When you create your actions in Cloud Functions, you just have to specify the docker image instead of language environment.

Weekly Emails

My spare time open source work mostly ends up falling between the hours of 6 – 8am on Saturdays and Sundays, which I’m awake before the rest of the family. One of the biggest problems is figuring out what I should look at then, because if I spend and hour figuring that out, then there isn’t much time to do much that requires code. So I set up 2 weekly emails to myself using Cloud Functions.

The first email looks at all the projects I own, and provides a list of all the open issues & PRs for them. These are issues coming in from other folks, that I should probably respond to, or make some progress on. Even just tackling one a week would get me to a zero issue space by the middle of spring. That’s one of my 2018 goals.

The second does a keyword search on Home Assistant’s issue tracker for components I wrote, or that I run in my house that I’m pretty familiar with. Those are issues that I can probably meaningfully contribute to. Home Assistant is a big enough project now, that as a part time contributor, finding a narrower slice is important to getting anything done.

Those show up at 5am in my Inbox on Saturday, so it will be the top of my email when I wake up, and a good reminder to have a look.

The Unknown Unknowns

This had been my first dive down the function as a service rabbit hole, and it was a very educational one. The biggest challenge I had was getting into a workflow of iterative development. The execution environment here is pretty specialized, including a bunch of environmental setup.

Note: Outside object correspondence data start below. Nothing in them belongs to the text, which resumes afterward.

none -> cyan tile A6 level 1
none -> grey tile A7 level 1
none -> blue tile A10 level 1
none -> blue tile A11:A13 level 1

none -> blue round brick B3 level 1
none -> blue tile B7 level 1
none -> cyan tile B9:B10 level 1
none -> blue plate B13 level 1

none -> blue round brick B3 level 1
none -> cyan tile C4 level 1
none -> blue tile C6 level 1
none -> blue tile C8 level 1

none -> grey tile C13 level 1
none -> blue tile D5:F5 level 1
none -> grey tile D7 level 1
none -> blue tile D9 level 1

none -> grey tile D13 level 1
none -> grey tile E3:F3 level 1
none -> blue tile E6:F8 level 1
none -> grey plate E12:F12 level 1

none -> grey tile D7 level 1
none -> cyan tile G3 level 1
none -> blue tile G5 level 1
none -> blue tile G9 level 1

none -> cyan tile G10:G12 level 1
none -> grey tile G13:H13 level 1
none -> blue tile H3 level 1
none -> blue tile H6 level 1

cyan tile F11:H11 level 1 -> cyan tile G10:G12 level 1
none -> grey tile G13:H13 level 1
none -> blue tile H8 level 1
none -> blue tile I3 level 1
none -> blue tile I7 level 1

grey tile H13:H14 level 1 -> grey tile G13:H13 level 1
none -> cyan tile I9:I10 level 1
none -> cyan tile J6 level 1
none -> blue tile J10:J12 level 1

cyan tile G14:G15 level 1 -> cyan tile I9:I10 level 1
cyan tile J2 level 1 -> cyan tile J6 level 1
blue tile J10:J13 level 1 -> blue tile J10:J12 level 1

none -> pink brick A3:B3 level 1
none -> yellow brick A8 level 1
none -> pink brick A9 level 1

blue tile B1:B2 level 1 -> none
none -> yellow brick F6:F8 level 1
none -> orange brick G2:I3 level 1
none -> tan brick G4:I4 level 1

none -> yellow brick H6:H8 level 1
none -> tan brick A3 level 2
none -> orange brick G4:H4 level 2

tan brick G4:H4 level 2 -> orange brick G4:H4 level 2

I did not realize how truly valuable a robust Web IDE and detailed log server is in these environments. Being someone that would typically just run a vm and put some code under cron, or run a daemon, you get to keep all your normal tools. But the trade off of getting rid of a server that you need to keep patched is worth it some times. I think that as we see a lot of new entrants into the function-as-a-service space, that is going to be what makes or breaks them: how good their tooling is for interactive debug and iterative development.

Replicate and Extend

I’ve got a pretty detailed write up in the README for how all this works, and how you would replicate this yourself. Pull requests are welcomed, and discussions of related things you might be doing are as well.

This is code that I’ll continue to run to make my github experience better. The pricing on IBM’s Cloud Functions means that this kind of basic usage works fine at the free tier.